А трава вдоль тропы касалась рук. И касалась ноздрей ее разогретая пыльца. Цветы так не умеют пахнуть, как трава. Это была уже вторая трава на заливном вдоль речки лугу.

Она много петляла в своей жизни, эта речка. Она разбросала много оврагов и оползней. Теперь они поросли где лесом, где буйной травой, а где остались песчаными срезами, и все это вместе давало эффект прекрасного, эффект зарождения счастья. И дед поселился посреди этой благодати рядом с еще четырьмя владельцами маленьких крепких домишек.

Дом был обнесен частоколом (я потом узнала — от лисиц, а то больно цыплят крадут), а сад — отличный фруктовый сад с ульями — вынесен за изгородь (люди здесь не воруют. Все свои, все на виду, даже и городские). Хозяйка деда была — старое издание белолицей гостиничной дежурной. И так же приветлива. Только что не испорчена службой. И щеки пожелтели немного от времени, но не сильно. Принесла меду в большой банке:

— Дед ушел, дак велел принять, угостить. Садитесь, садитесь к столу. И самоварчик готов.

Булки она пекла, посыпая их сверху мукой. И эта прихваченная жаром мука была особо вкусна. Говорила о саде, о пчелах, как дед хорош в пчеловодстве, что другие еще и медогонки не замарают, а у деда уже полно меда.

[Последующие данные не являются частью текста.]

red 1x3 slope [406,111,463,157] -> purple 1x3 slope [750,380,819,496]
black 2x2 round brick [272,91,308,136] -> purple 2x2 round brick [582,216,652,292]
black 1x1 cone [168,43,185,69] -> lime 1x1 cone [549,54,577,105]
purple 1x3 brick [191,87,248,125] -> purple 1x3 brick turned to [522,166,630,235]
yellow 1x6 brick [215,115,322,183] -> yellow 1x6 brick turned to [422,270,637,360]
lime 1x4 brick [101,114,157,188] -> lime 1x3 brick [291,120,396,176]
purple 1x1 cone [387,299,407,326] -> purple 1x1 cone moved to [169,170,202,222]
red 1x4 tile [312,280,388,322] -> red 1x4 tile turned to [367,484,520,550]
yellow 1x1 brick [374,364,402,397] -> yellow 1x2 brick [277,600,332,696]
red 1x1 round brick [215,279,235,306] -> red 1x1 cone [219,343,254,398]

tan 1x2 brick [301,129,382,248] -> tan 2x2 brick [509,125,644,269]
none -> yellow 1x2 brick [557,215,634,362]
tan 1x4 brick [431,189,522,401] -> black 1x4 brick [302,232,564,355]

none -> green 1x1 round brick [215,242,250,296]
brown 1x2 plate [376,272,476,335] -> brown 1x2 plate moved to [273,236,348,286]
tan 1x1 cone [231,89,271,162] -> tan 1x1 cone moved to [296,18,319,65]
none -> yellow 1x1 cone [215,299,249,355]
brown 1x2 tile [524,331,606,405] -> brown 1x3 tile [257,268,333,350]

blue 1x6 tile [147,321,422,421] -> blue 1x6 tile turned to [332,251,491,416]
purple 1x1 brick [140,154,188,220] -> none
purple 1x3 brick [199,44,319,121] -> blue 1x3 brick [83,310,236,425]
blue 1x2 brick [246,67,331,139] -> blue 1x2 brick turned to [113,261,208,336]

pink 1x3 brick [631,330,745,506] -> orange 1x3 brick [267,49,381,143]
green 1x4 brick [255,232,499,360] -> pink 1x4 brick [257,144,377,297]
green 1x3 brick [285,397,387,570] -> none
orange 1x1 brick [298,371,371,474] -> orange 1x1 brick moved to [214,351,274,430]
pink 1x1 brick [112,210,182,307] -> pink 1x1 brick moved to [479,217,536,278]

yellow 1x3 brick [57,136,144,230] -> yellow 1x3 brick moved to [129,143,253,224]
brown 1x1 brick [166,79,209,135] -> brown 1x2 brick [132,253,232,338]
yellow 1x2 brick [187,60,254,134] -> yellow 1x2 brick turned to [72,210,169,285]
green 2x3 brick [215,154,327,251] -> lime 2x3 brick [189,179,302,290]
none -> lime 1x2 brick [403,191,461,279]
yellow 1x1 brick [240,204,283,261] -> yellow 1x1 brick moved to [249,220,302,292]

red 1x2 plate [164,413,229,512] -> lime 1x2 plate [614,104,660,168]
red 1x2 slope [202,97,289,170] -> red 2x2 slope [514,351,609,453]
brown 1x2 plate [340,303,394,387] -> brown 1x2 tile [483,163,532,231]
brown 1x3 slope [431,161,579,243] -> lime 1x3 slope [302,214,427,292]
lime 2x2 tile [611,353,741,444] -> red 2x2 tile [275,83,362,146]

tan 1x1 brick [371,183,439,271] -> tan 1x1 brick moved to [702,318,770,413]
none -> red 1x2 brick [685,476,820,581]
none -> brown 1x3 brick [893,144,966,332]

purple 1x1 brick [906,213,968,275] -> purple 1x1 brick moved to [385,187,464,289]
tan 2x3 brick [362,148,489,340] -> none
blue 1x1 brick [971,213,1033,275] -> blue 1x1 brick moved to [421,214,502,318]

И как умна пчела, что она «червит по взятке».

— Как это?

— А вот если мал цветочный урожай, взятка плохая, так она и потомства дает мало. (Я вспомнила, что пчелиные детки и правда похожи на червяков. «Червит!»)

— Деду помогаете?

— И деду, и по своему делу. Скотину обиходить надо, огород на грядки поднять.

За частоколом проплыла статная девушка с короткой белой косой.

— Светлана идет, — закивала бабка.

— Ваша?

— Нет. К соседям приехала с матерью. Мать-то ее — наша, с Горы. Да в самой столице прожила с детства и молодые годы. Хорошая была, дородная.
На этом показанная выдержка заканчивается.